YOUR TASK: Could you update the part of the listing that opens with the line containing "Aree specializzate di traduzioni" and closes with the line containing "Vacances chez des Particuliers" by changing "Email" to "E-Mail" and leaving everything else unchanged? Leave the pictures out of your answer.

Content starts

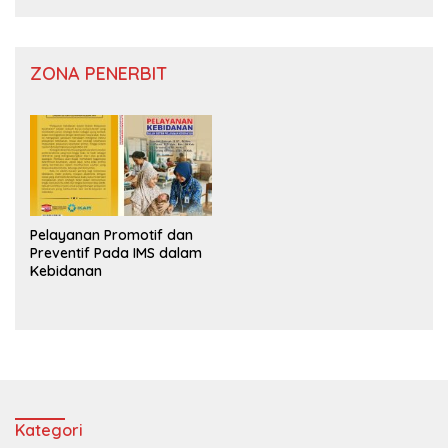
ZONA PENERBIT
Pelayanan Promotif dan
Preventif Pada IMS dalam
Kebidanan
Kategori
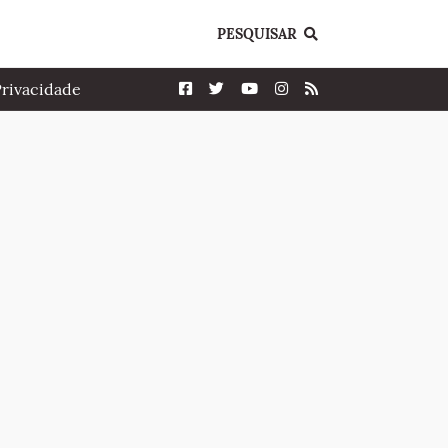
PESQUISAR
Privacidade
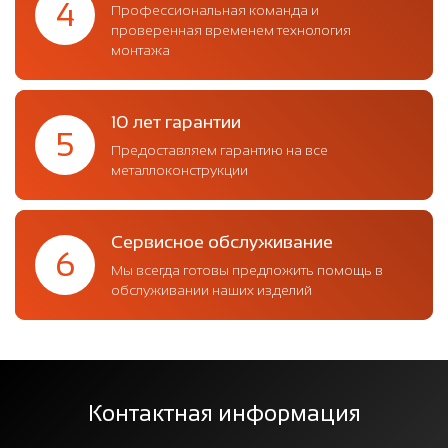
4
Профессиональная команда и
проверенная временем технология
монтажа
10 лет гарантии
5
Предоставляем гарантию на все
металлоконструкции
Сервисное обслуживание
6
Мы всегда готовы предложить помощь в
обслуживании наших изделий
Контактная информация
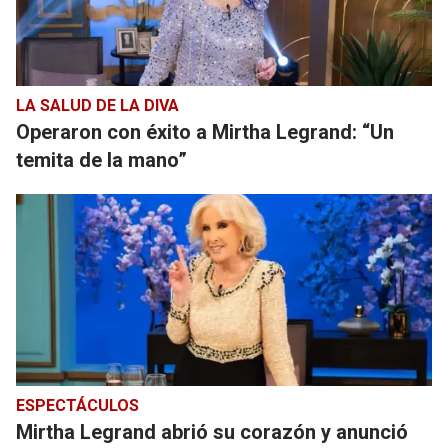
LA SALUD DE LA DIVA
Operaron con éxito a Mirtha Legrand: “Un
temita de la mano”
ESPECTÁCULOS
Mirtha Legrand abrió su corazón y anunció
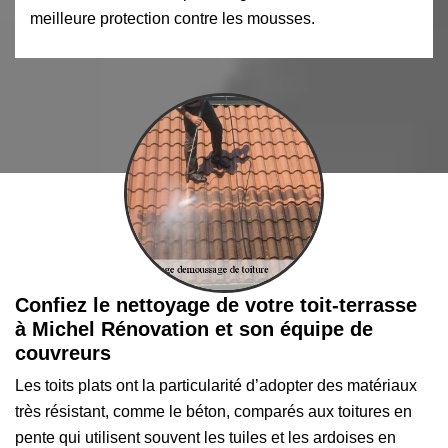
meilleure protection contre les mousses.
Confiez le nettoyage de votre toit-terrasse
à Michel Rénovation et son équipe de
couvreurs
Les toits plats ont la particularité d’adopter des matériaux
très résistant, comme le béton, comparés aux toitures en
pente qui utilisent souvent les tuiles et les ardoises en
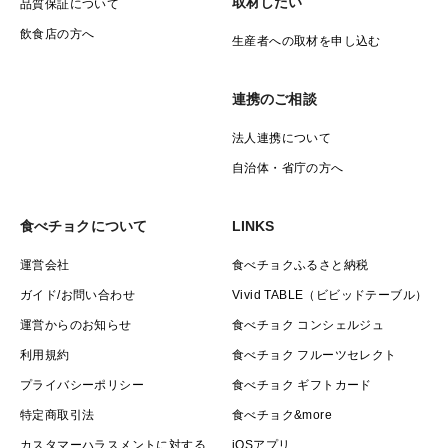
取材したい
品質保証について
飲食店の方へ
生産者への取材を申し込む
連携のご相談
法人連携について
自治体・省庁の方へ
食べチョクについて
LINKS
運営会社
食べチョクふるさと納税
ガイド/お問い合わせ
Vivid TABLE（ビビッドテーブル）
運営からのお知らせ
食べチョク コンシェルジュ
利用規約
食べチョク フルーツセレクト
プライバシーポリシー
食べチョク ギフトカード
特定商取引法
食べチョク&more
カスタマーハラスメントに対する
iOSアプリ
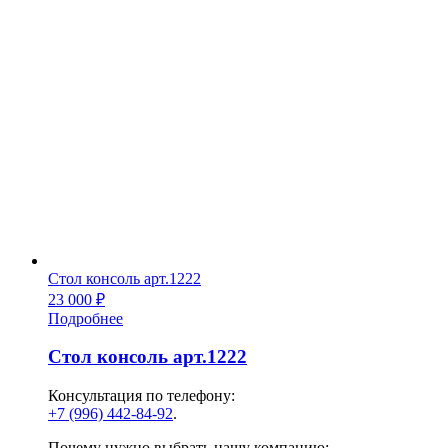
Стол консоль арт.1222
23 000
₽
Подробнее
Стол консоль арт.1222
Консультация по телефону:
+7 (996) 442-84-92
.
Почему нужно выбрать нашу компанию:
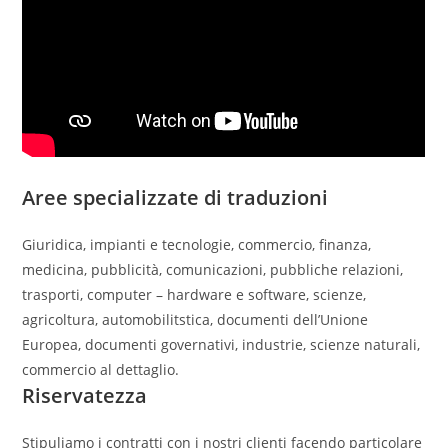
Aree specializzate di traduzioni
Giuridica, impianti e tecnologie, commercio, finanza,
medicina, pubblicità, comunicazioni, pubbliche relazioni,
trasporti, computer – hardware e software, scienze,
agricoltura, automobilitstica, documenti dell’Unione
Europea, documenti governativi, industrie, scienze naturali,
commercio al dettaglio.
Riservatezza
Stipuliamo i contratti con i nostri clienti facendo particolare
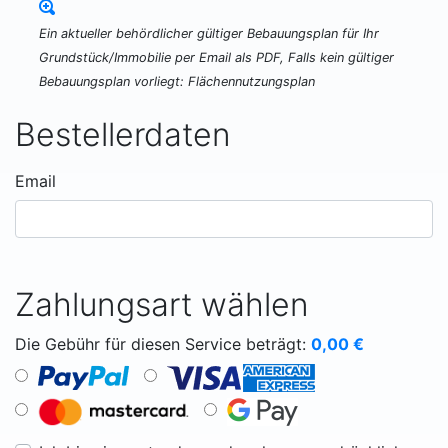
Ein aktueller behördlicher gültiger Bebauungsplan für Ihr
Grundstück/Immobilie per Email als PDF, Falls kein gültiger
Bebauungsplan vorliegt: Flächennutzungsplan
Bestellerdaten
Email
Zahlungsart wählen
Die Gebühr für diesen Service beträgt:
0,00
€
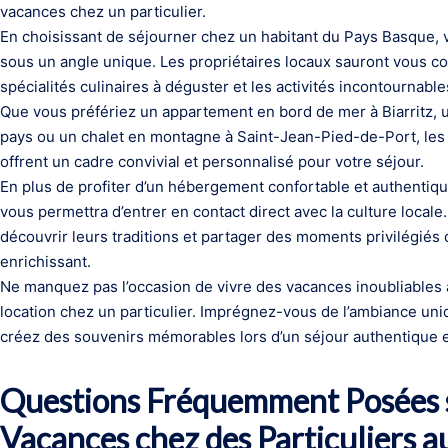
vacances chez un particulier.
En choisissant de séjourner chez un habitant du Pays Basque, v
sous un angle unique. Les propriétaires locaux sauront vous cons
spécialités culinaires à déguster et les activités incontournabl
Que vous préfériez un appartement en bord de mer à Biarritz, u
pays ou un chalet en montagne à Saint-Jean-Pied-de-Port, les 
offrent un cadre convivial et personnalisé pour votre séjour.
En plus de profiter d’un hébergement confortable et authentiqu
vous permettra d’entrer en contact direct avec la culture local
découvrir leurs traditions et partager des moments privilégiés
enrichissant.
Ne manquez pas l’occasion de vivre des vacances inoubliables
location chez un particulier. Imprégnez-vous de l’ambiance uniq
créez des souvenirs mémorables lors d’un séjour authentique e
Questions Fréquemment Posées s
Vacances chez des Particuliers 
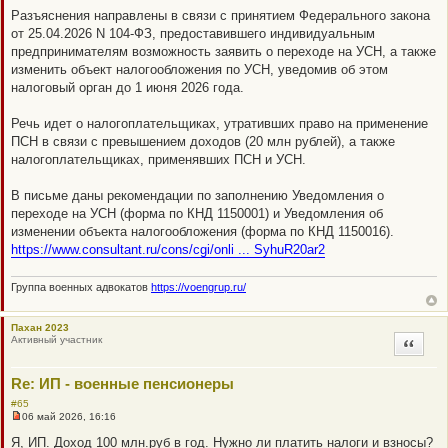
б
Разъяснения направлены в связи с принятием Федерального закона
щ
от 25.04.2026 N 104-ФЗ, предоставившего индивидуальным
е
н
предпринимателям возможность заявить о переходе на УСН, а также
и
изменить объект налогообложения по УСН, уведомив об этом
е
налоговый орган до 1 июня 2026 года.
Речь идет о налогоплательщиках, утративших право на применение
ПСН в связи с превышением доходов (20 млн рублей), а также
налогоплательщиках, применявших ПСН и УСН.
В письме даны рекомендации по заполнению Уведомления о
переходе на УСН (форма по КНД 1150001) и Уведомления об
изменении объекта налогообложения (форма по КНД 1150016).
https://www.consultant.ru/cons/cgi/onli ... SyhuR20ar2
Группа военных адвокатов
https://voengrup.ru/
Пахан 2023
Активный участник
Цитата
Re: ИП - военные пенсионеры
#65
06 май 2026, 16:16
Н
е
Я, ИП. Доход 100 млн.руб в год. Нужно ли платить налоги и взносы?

Content ends
Content starts

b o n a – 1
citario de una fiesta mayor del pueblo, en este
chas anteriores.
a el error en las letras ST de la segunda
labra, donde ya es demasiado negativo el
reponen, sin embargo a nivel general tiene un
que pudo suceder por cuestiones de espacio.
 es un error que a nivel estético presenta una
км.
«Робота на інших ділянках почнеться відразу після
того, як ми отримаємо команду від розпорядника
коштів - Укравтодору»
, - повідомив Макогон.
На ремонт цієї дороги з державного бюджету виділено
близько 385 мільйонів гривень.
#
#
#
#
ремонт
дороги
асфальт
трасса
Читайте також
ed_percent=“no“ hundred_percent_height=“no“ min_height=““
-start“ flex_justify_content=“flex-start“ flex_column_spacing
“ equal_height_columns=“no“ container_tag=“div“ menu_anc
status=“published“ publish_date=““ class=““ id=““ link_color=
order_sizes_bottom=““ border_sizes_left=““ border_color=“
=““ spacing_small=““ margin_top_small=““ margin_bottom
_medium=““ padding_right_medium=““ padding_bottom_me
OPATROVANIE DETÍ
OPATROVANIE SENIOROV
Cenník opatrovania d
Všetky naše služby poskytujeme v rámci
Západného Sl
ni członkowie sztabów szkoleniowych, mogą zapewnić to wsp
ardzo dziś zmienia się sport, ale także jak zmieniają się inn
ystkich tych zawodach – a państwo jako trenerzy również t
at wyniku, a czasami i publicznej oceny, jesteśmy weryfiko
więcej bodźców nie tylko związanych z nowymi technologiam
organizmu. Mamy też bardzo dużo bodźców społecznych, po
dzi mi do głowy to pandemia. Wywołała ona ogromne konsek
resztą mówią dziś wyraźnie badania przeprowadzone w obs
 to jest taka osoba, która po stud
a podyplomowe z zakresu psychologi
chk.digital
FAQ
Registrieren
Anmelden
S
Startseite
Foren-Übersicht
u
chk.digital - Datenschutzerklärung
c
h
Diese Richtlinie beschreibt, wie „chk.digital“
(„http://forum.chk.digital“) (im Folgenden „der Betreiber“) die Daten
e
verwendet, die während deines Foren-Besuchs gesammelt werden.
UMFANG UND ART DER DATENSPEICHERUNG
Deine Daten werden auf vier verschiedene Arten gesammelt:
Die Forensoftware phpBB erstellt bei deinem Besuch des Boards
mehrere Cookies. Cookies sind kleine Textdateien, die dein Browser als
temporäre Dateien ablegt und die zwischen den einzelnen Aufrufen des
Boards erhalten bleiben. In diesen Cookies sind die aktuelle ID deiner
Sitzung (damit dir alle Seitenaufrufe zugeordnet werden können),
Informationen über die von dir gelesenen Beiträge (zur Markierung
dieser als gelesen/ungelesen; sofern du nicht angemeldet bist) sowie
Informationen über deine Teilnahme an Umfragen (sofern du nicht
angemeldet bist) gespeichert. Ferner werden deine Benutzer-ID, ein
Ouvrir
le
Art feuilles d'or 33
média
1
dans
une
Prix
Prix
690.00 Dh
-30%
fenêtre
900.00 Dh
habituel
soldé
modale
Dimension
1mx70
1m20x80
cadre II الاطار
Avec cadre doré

Content ends

RESPONSE:
Aree specializzate di traduzioni
Giuridica, impianti e tecnologie, commercio, finanza,
medicina, pubblicità, comunicazioni, pubbliche relazioni,
trasporti, computer – hardware e software, scienze,
agricoltura, automobilitstica, documenti dell’Unione
Europea, documenti governativi, industrie, scienze naturali,
commercio al dettaglio.
Riservatezza
Stipuliamo i contratti con i nostri clienti facendo particolare
Ein aktueller behördlicher gültiger Bebauungsplan für Ihr
Grundstück/Immobilie per E-Mail als PDF, Falls kein gültiger
Bebauungsplan vorliegt: Flächennutzungsplan
Bestellerdaten
E-Mail
Zahlungsart wählen
Die Gebühr für diesen Service beträgt:
0,00
€
vacances chez un particulier.
En choisissant de séjourner chez un habitant du Pays Basque, v
sous un angle unique. Les propriétaires locaux sauront vous cons
spécialités culinaires à déguster et les activités incontournabl
Que vous préfériez un appartement en bord de mer à Biarritz, u
pays ou un chalet en montagne à Saint-Jean-Pied-de-Port, les 
offrent un cadre convivial et personnalisé pour votre séjour.
En plus de profiter d’un hébergement confortable et authentiqu
vous permettra d’entrer en contact direct avec la culture local
découvrir leurs traditions et partager des moments privilégiés
enrichissant.
Ne manquez pas l’occasion de vivre des vacances inoubliables
location chez un particulier. Imprégnez-vous de l’ambiance uniq
créez des souvenirs mémorables lors d’un séjour authentique e
Questions Fréquemment Posées s
Vacances chez des Particuliers 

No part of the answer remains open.